*TO-DO ITEM:* From the entries below, output as a numbered list the lines starting with the one that contains "oder dauerhaft (permanente" and continuing through the one that contains "Party-Cookies ermöglichen die", omitting any blank lines.

*DATA SUPPLIED:*

+ + + + +

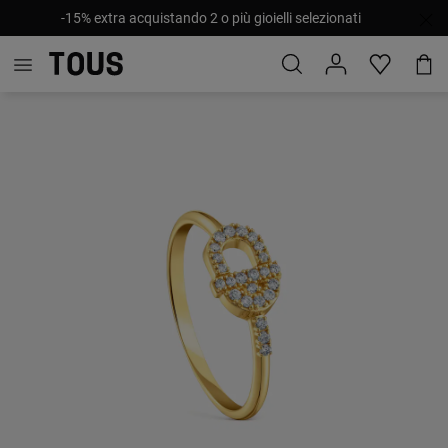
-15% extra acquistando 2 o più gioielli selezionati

+ + + + +

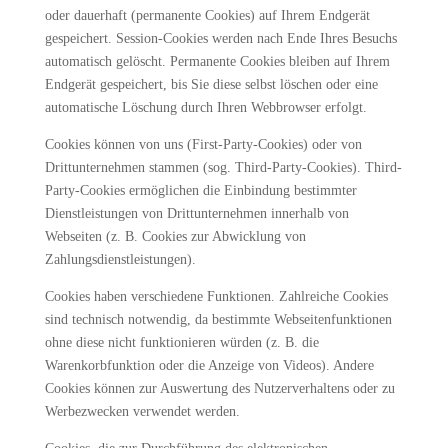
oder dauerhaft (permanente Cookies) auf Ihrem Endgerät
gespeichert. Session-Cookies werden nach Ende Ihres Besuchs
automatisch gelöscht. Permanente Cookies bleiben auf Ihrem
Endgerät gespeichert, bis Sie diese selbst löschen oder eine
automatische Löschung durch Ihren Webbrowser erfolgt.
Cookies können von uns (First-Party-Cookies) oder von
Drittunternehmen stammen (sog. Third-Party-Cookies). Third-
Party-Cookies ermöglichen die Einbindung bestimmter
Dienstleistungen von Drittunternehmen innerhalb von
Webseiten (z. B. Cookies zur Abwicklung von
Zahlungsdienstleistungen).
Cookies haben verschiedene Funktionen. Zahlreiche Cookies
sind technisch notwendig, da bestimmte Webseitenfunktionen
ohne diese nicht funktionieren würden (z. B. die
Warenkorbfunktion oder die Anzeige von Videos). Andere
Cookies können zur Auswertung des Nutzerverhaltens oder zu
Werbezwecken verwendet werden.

+ + + + +

*THE ANSWER:*
1. oder dauerhaft (permanente Cookies) auf Ihrem Endgerät
2. gespeichert. Session-Cookies werden nach Ende Ihres Besuchs
3. automatisch gelöscht. Permanente Cookies bleiben auf Ihrem
4. Endgerät gespeichert, bis Sie diese selbst löschen oder eine
5. automatische Löschung durch Ihren Webbrowser erfolgt.
6. Cookies können von uns (First-Party-Cookies) oder von
7. Drittunternehmen stammen (sog. Third-Party-Cookies). Third-
8. Party-Cookies ermöglichen die Einbindung bestimmter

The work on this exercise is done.